Saved entries:
※ ※ ※
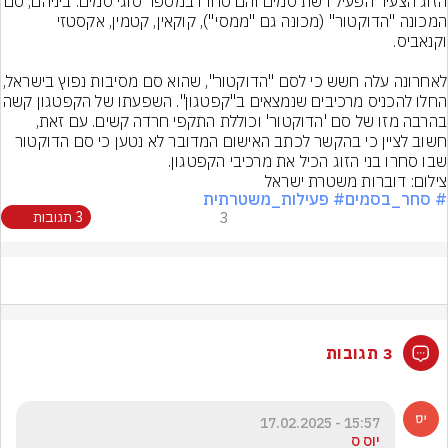
הזוג הצעיר הפעיל רשת סמים והם סחרו במספר סוגי סמים. בי
המכונה "הדוקטור" (מכונה גם "ממסי"), קוקאין, קטמין, אקסטזי 
לאחרונה עלה חשש כי לסם "הדוקטור", שהוא סם 
החלו להכניס מרכיבים שנמצאים ב"קפטגון". השפעת
בהרבה מזו של סם 'הדוקטור' וכוללת התקפי חרדה קשים. עם זאת, 
חשוב לציין כי בהקשר לכתב האישום המדובר לא נטען כי סם הדוקטור 
שבו סחרו בני הזוג הכיל את מרכיבי הקפטגון.
צילום: דוברות משטרת ישראל
# סחר_בסמים
# פעילות_משטרתית
3
3 תגובות
3 תגובות
15:57 - 17.02.2025
יוס ס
※ ※ ※
EXERCISE GOAL: Put the text read from all the records into a numbered list with one line per item, skipping any blank lines. Leave the pictures out of your answer.

ANSWER AREA:
1. הזוג הצעיר הפעיל רשת סמים והם סחרו במספר סוגי סמים. בי
2. המכונה "הדוקטור" (מכונה גם "ממסי"), קוקאין, קטמין, אקסטזי 
3. לאחרונה עלה חשש כי לסם "הדוקטור", שהוא סם 
4. החלו להכניס מרכיבים שנמצאים ב"קפטגון". השפעת
5. בהרבה מזו של סם 'הדוקטור' וכוללת התקפי חרדה קשים. עם זאת, 
6. חשוב לציין כי בהקשר לכתב האישום המדובר לא נטען כי סם הדוקטור 
7. שבו סחרו בני הזוג הכיל את מרכיבי הקפטגון.
8. צילום: דוברות משטרת ישראל
9. # סחר_בסמים
10. # פעילות_משטרתית
11. 3
12. 3 תגובות
13. 3 תגובות
14. 15:57 - 17.02.2025
15. יוס ס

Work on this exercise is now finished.